Thursday 26 September, 2019

Young Kapanui School artists unofficially open the new Mahara Place

It’s September – time once again to present the wonderful work of primary school children’s artistic impressions and observations about the environment.

He Whenua Ora, Living Land is the 2019 exhibition which results from an eight-year collaboration between Nga Manu Nature Reserve and Mahara Gallery, with the support of the Philipp Family Foundation.

More than 150 children from Waikanae’s Kapanui Primary School created an unofficial opening for the newly refurbished Mahara Place with haka and waiata to launch this year’s Nga Manu-Mahara Gallery Children’s Art and Environment Project.

They were all aged between nine and eleven years’. Over the past seven years, more than 1500 pupils from every primary school in Kapiti have taken part in the project.

Mahara Gallery Director Janet Bayly praised the concern young people were showing for the environment.

“Primary and secondary school children just like you are feeling worried about climate change, and want to do their bit to tackle it,” she said. “It is a new term called eco-anxiety which describes the fear of global warming, and that not enough is being done to stop it."

Philipp Family Foundation Trustee Irene Mackle said New Zealanders don’t appreciate just what they have in the New Zealand environment.

“We all have a chance to join together to save it,” she said.

As part of the project, the children spent time at Nga Manu and in the Gallery, learning about the natural world and recording their impressions in paintings and poetry.

The end result is an exhibition of the children’s work at the Gallery, which is both framed on the wall and also in the form of poetry and rap on film produced by Dean Hapeta.

Both art works and poetry have been captured in the 90-page book that includes the children’s own comments on their work and their experience of the project.

“This project puts learning more about the environment and art and poetry together, and we hope has given you some new ideas and creative ways of thinking about what you can do to look after the natural world better, reduce pollution and look after each other too,” said Janet Bayly.

Among those Janet Bayly thanked for their involvement were the Philipp Family Foundation, Nga Manu staff and Board, artists and poets in the project - Harriet Bright, Michelle Backhouse, Dean Hapeta and Mary-Jane Duffy – and book designer Amanda Smart.

■ REQUIRED ACTION A
Print the part of the article about the Kapanui School artists that opens with the words containing "Philipp Family Foundation Trustee" and closes with "of the project.".
■ REQUIRED ACTION B
In one to three sentences, explain what the children in the Kapanui School article did during their time at Nga Manu and in the Gallery as part of the project.

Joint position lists
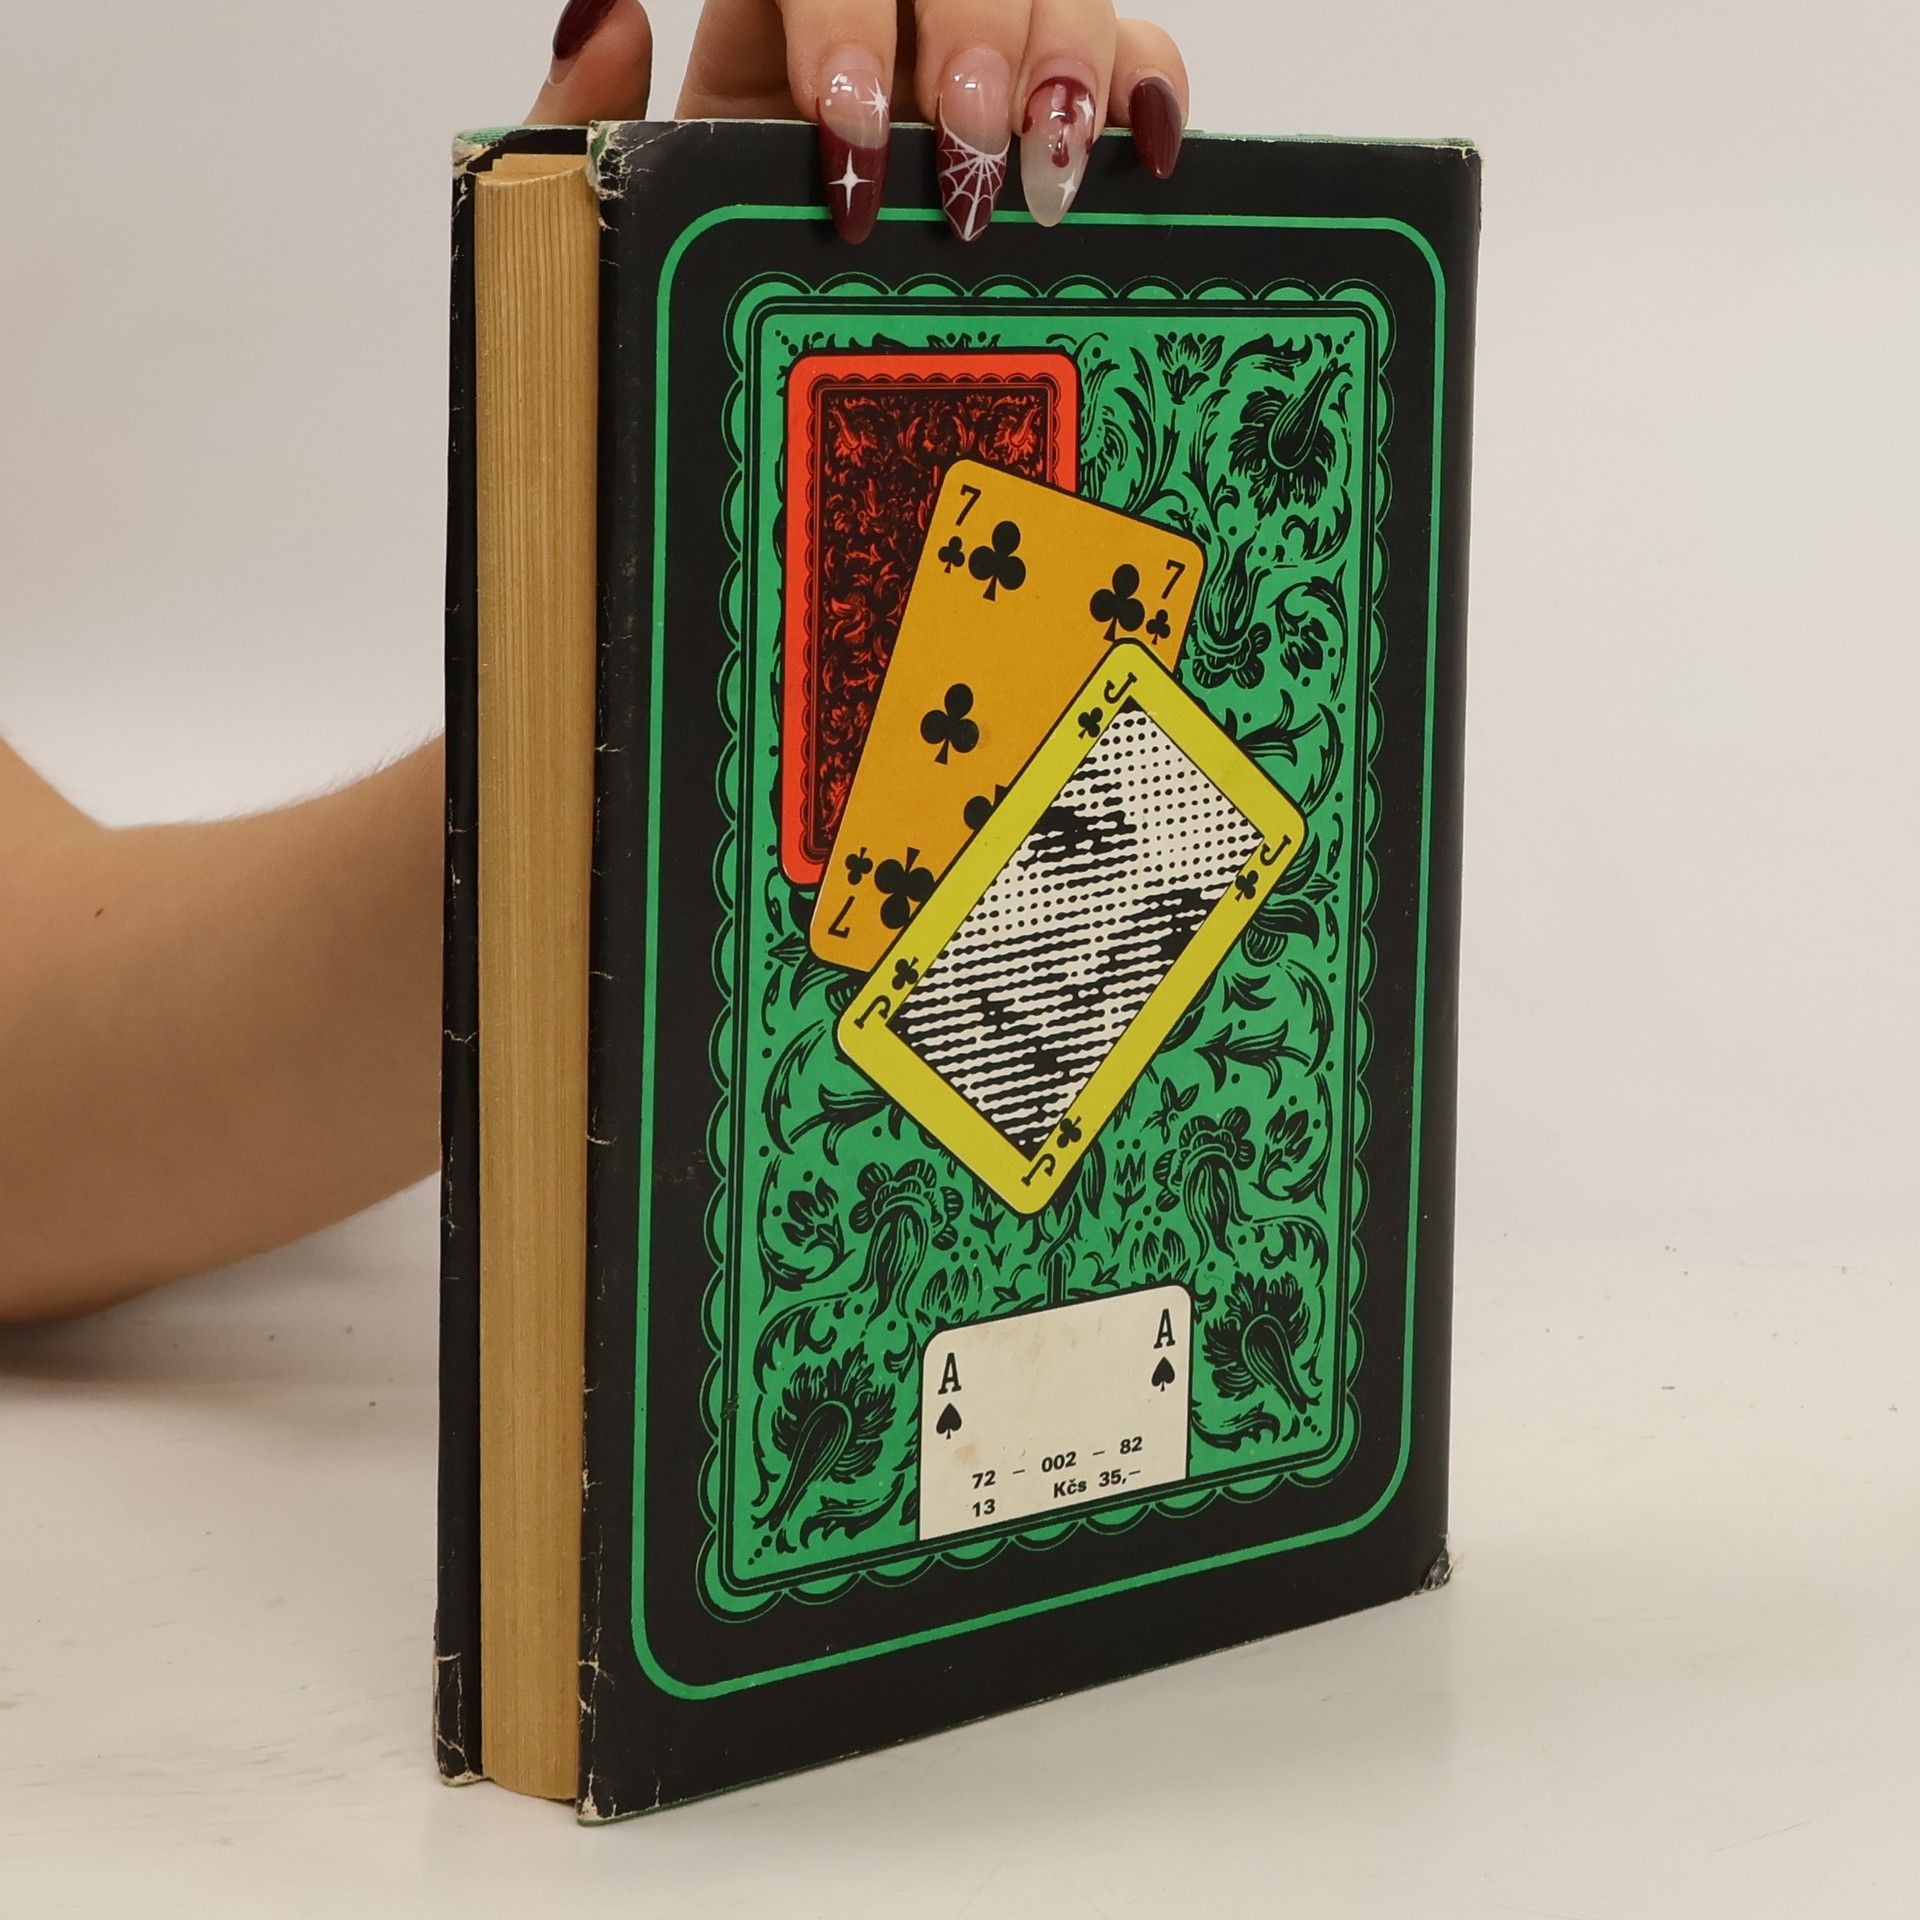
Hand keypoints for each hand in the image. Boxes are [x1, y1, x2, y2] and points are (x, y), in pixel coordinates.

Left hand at [525, 0, 1188, 242]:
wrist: (786, 343)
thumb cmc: (720, 268)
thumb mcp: (635, 211)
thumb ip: (595, 121)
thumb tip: (603, 16)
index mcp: (779, 14)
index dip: (843, 20)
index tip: (845, 132)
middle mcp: (893, 13)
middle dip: (972, 45)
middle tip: (966, 165)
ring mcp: (991, 48)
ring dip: (1067, 68)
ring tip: (1043, 176)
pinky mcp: (1063, 103)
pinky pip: (1137, 54)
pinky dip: (1150, 86)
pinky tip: (1138, 154)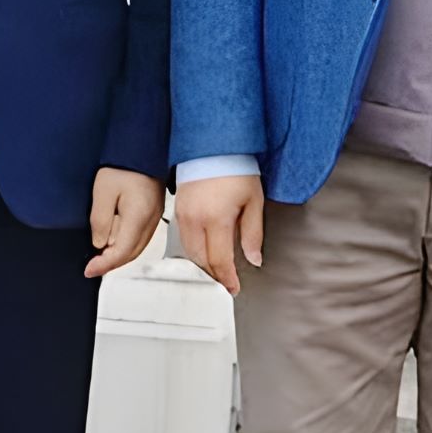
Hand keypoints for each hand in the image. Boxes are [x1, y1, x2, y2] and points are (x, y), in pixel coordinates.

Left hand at [84, 168, 165, 278]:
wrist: (142, 147)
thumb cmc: (123, 165)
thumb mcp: (102, 192)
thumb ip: (100, 221)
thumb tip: (100, 244)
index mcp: (139, 217)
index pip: (122, 252)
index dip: (104, 265)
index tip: (89, 270)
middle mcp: (151, 220)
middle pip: (132, 253)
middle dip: (111, 262)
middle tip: (92, 266)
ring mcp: (155, 216)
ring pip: (138, 247)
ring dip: (119, 254)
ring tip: (101, 255)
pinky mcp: (154, 211)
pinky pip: (141, 237)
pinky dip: (127, 244)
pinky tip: (115, 241)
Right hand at [175, 174, 265, 294]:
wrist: (214, 145)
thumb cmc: (236, 168)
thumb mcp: (253, 202)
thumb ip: (252, 234)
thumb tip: (254, 259)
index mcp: (216, 219)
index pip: (220, 260)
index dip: (228, 279)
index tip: (234, 288)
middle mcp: (195, 220)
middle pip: (202, 260)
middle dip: (215, 274)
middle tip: (228, 281)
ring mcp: (183, 215)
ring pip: (190, 252)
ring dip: (203, 264)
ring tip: (218, 269)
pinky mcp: (177, 209)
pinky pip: (183, 238)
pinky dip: (194, 250)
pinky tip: (206, 251)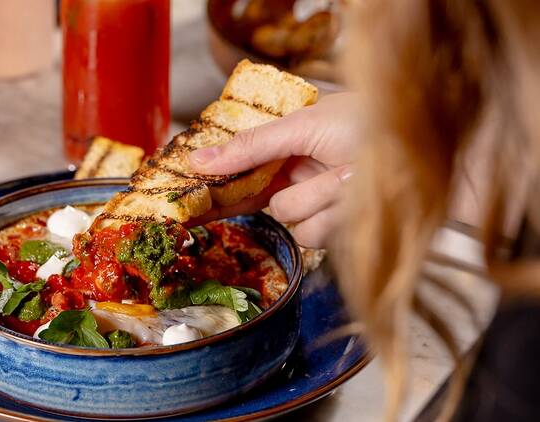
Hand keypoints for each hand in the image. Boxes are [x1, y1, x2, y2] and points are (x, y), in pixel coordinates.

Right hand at [188, 93, 359, 247]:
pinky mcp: (331, 228)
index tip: (181, 191)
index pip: (237, 162)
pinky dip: (331, 214)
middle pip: (247, 196)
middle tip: (193, 212)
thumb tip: (197, 160)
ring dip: (312, 195)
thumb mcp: (304, 124)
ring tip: (343, 174)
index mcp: (286, 141)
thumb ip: (250, 146)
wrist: (416, 152)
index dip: (210, 177)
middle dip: (227, 200)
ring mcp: (314, 201)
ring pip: (284, 214)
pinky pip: (309, 233)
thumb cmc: (366, 122)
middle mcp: (296, 172)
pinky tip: (350, 195)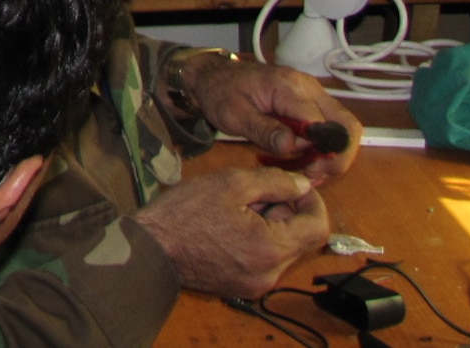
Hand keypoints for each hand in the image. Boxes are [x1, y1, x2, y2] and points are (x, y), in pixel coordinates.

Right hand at [134, 167, 329, 297]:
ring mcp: (257, 285)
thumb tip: (302, 185)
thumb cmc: (184, 214)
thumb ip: (274, 182)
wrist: (150, 249)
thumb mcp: (230, 183)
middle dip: (285, 212)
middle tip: (254, 194)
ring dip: (270, 226)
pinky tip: (229, 228)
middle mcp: (271, 274)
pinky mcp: (243, 288)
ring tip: (236, 210)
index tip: (295, 186)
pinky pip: (264, 262)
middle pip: (300, 239)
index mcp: (272, 248)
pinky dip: (257, 241)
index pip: (318, 227)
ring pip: (282, 250)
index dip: (313, 202)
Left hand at [175, 52, 361, 183]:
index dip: (318, 152)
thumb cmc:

■ ANSWER SECTION A
Philipp Family Foundation Trustee Irene Mackle said New Zealanders don’t appreciate just what they have in the New Zealand environment.

“We all have a chance to join together to save it,” she said.

As part of the project, the children spent time at Nga Manu and in the Gallery, learning about the natural world and recording their impressions in paintings and poetry.

The end result is an exhibition of the children’s work at the Gallery, which is both framed on the wall and also in the form of poetry and rap on film produced by Dean Hapeta.

Both art works and poetry have been captured in the 90-page book that includes the children’s own comments on their work and their experience of the project.

■ ANSWER SECTION B
They learned about the natural world. They recorded their impressions in paintings and poetry.